## PROBLEM
In the data below, start at the line that has "Tab vino a nosotros en un momento en el" and end after the line that has "torear las cosas del lado del evento, y". Edit only those lines by changing "financieramente" to "económicamente" and keeping everything else the same.

##### DATA FOR THIS TASK #####

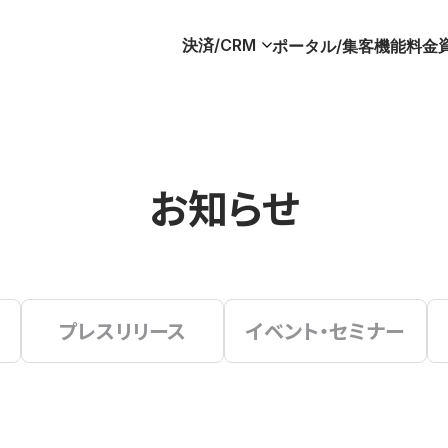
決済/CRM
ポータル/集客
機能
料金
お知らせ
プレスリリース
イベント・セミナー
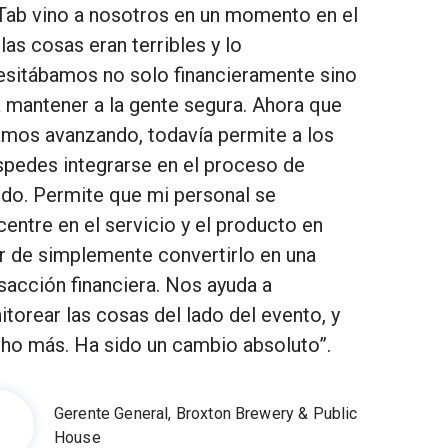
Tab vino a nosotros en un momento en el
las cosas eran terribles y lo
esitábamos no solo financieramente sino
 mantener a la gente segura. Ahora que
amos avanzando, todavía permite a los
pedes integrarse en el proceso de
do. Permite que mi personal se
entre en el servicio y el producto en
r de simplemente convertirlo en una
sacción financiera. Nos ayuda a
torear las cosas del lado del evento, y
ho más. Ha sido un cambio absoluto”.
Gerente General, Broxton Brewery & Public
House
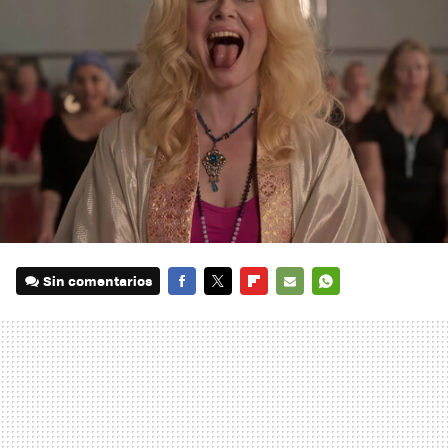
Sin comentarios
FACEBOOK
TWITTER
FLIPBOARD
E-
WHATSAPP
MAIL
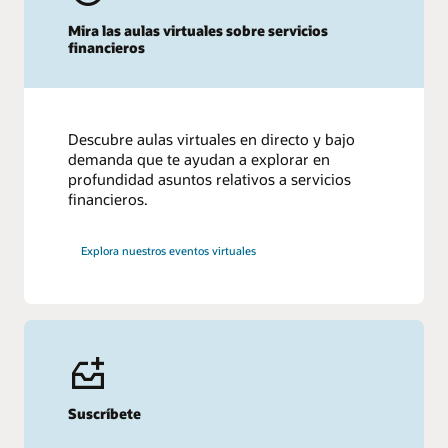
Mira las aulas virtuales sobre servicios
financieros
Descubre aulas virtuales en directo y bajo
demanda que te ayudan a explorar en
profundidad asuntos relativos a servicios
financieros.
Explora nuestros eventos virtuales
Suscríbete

#####
##### DATA FOR THIS TASK #####

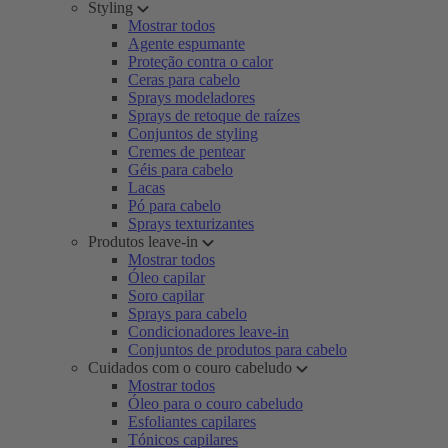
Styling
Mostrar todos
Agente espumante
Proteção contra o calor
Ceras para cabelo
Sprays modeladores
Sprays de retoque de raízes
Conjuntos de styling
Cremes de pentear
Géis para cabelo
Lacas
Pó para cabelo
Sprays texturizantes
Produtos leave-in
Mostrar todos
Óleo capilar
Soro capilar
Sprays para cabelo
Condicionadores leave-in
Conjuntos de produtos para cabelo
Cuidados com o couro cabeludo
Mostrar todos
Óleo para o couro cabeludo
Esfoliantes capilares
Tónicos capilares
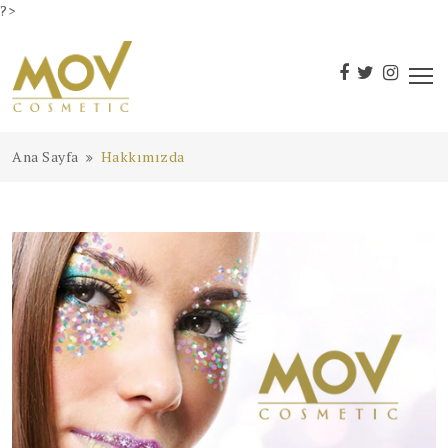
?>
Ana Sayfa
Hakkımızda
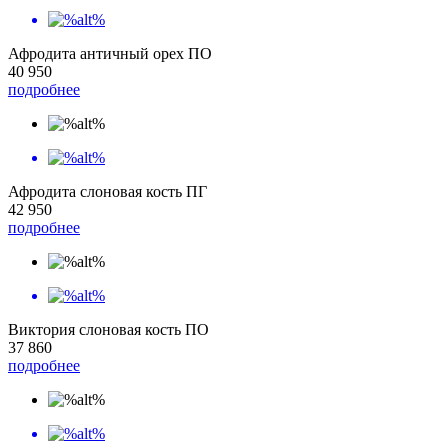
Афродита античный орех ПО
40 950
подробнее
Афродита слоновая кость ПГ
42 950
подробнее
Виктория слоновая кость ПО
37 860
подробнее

#####

## RESULT OF THIS TASK
Tab vino a nosotros en un momento en el
las cosas eran terribles y lo
esitábamos no solo económicamente sino
 mantener a la gente segura. Ahora que
amos avanzando, todavía permite a los
pedes integrarse en el proceso de
do. Permite que mi personal se
entre en el servicio y el producto en
r de simplemente convertirlo en una
sacción financiera. Nos ayuda a
torear las cosas del lado del evento, y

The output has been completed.